Öncelikle "nitelikli okul" nitelemesinin, ne kadar sorunlu bir dil olduğunu söylemek isterim. Bu yanlış ifade, diğer okullara yönelik -istenmese de- şu anlamı içerir: Niteliksiz okulların, niteliksiz öğrencileri, niteliksiz öğretmenleri ve niteliksiz velileri...
Neden böyle "ayrıştırıcı ve ötekileştirici" bir dil kullanılıyor anlamış değilim... Bu niteleme, hangi eğitim anlayışıyla, eğitim felsefesiyle örtüşüyor?
LGS ile ilgili eleştiri ve öneriler:
- İstemeyen öğrenciler girmemesi güzel. Ama zaten bu öğrencilerin çoğunun TEOG diye bir derdi ve stresi yoktu...
- 6 ve 7 sınıflardan soru sormak, 1-2 yıl önceki konuları da çalışma mecburiyetini getirecek. Bu da çoğunlukla destek alma zorunluluğunu doğuracak. Öğrenciler, bu nedenle yine merdiven altı kurumlara yönlendirilmiş olmuyor mu?
- Her değişiklikte, aynı açıklama yapılır: "Müfredat dışında soru sorulmayacak". Bunu sağlamak, öğrencilere yapılacak en büyük yardımdır. Çünkü müfredat dışında soru sormak, fetönün kullandığı en önemli tuzak idi...
- Uzun paragraf ve işlem soruları olacak mı? Bu sorular, öğrencilerde en çok kaygı oluşturan sorulardır. Bu konuda, mutlaka bir sınırlandırma yapmak gerekir.
- 60 soruya 90 dk. Her soru için 1.5 dak. Elbette bazı sorular daha kısa, bazıları da daha uzun sürede çözülecektir. Bu doğal. Sınavı değiştirmedeki amacımız, öğrencilerimizin stresini en aza indirmekse, sınavda hız, öğrenciler için bir "sınav taktiği" olmaktan çıkarılmalıdır. Hız çalışan öğrenci için en büyük stres kaynağıdır.

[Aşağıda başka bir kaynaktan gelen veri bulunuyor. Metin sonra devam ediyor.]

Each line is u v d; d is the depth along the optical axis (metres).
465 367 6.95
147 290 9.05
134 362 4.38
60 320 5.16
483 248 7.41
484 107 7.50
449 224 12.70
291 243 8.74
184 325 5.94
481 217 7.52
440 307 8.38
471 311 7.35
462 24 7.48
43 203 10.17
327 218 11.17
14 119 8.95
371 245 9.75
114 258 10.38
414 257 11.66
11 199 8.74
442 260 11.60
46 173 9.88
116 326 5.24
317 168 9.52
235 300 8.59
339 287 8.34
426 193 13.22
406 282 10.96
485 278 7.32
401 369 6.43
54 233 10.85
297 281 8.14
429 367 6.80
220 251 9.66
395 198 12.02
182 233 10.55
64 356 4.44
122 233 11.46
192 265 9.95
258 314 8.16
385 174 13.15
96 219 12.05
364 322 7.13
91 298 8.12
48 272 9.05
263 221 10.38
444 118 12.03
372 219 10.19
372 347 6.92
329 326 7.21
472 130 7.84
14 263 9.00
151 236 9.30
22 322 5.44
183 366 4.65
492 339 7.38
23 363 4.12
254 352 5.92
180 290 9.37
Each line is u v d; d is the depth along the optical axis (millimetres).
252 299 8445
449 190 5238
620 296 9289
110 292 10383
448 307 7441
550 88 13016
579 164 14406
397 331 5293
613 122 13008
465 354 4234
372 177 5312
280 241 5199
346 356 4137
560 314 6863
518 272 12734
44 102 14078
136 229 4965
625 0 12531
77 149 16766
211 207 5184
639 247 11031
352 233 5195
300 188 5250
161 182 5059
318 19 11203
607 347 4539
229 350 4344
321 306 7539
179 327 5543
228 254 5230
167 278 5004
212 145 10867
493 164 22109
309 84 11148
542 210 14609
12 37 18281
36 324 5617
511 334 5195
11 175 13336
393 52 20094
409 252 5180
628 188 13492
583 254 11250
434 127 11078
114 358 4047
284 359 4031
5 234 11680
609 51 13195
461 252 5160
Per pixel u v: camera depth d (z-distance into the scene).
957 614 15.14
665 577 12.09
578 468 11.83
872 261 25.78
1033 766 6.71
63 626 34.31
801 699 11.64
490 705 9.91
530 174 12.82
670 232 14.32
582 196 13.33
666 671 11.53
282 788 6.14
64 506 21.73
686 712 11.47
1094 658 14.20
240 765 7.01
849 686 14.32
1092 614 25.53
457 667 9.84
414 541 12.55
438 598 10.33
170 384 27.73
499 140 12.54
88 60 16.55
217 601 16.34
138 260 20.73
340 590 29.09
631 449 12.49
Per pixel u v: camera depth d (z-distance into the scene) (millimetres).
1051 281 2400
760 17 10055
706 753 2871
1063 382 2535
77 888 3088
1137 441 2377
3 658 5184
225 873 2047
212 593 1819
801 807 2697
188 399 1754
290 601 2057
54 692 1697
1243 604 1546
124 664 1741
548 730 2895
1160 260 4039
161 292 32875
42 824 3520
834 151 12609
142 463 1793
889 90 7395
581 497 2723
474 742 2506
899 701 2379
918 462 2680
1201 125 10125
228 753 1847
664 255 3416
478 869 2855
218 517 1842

- Öğrencilere, çıkacak konular ve hangi konulardan ne kadar soru çıkacağı açıklanmalı ve buna uyulmalıdır. Bu açıklama, öğrenci ders çalışırken belirsizliği önler ve onları çok rahatlatır.
- Öğrencileri rahatlatacak, stresini azaltacak bir öneri de, öğrencinin kendi durumunu göreceği, deneme sınavı yapmaktır.